Dopo l’intervento di Spadaro sul metodo con cui si può impostare la riflessione sul piano dell’impegno socio-politico, è seguito il contributo di Claudio Panzera – ricercatore in diritto costituzionale presso l’Università Mediterranea. Il docente ha messo l’accento sull’importanza e il senso della partecipazione dei cittadini alla vita sociale e politica.

«La partecipazione – ha affermato – non vuol dire fare materialmente parte delle istituzioni, magari con una carica elettiva. È un fattore che ha un’origine precedente, e risiede nel desiderio di conoscere, di informarsi, di non essere indifferenti a ciò che accade. Significa sentirsi stimolati a intervenire, chiamati a partecipare in prima persona all’impegno sociale e politico. La nostra vita da cittadini non è tale se non ci curiamo degli altri e delle problematiche che attengono al bene comune. Agire da cristiani in politica, vuol dire interessarsi al bene comune, cominciare a partecipare, a informarsi, fare ricerca e studiare, cercare di capire per formarsi una coscienza libera. In questo modo si partecipa alla vita sociale anche senza stare dentro alle istituzioni, ma dal di fuori, lavorando per la comunità».

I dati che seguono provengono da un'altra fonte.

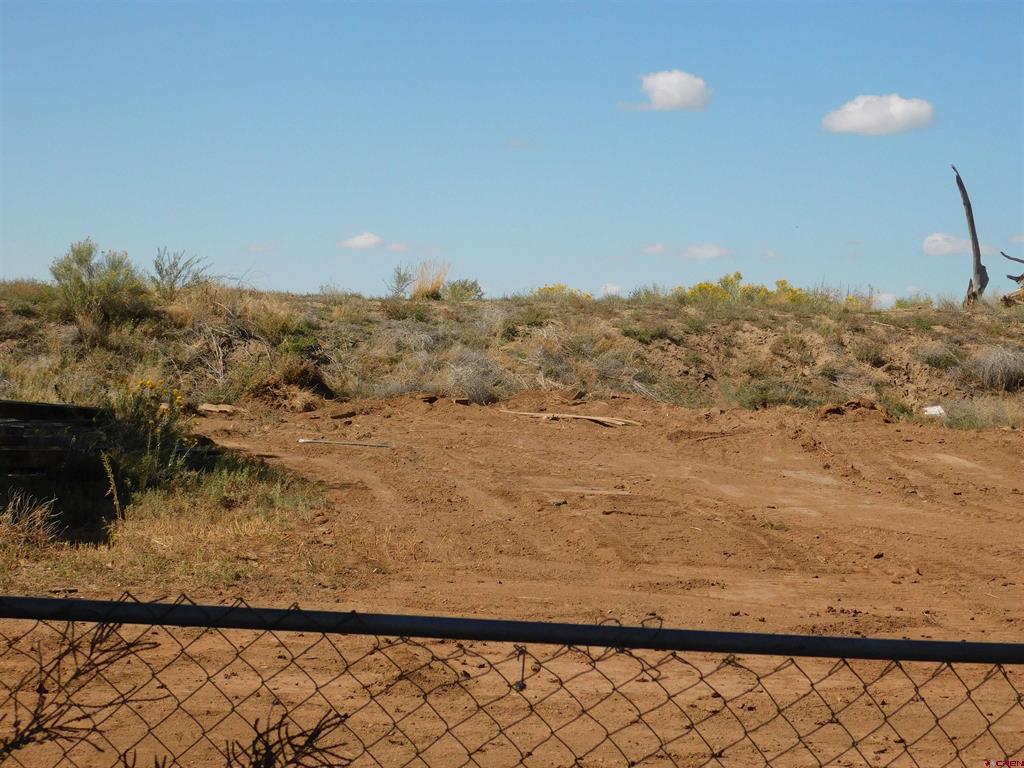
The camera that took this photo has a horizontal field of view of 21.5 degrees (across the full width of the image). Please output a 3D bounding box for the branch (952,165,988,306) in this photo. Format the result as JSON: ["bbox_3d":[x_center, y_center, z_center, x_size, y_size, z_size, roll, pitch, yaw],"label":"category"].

Panzera ha invitato i presenti a informarsi sempre su quanto accade nel nostro territorio, o nel Paese. È solo grazie a una conoscenza approfondita che ci si può formare un’opinione libera sui temi discussi nel Paese, e si può cercare di comprendere se una certa azione politica ha prodotto i risultati voluti. «Il nostro approccio alle istituzioni – ha chiarito – non può essere quello di chi si accontenta di seguire la maggioranza, perché questa fa sempre bene. Né si può essere pregiudizialmente contrari a ogni soluzione perché viene solo da una parte politica. In un sistema dove tutti i diritti sono tutelati, e ognuno può sentirsi partecipe dell’azione politica, ogni provvedimento si deve misurare non soltanto sulla forza dei numeri ma anche sulla Costituzione, che sottolinea come nei rapporti tra organi dello Stato, tutto funziona se si mantiene un certo equilibrio e un reciproco controllo».

Infine il docente ha invitato tutti a non avere un atteggiamento rassegnato o arrendevole. «Spesso i cambiamenti in meglio avvengono “dal basso”, perché è da qui che si esercita pressione e si indirizzano gli orientamenti politici. Quanto maggiore è il controllo e la partecipazione dei cittadini in una comunità, tanto meno le istituzioni si  sentono le mani libere».

Dopo la relazione dei due docenti, è seguito un dibattito con il pubblico presente. Gli interventi dei cittadini convenuti all’incontro, hanno rivelato l’interesse suscitato dall’iniziativa. La partecipazione alla vita delle istituzioni inizia anche da una formazione attenta e consapevole.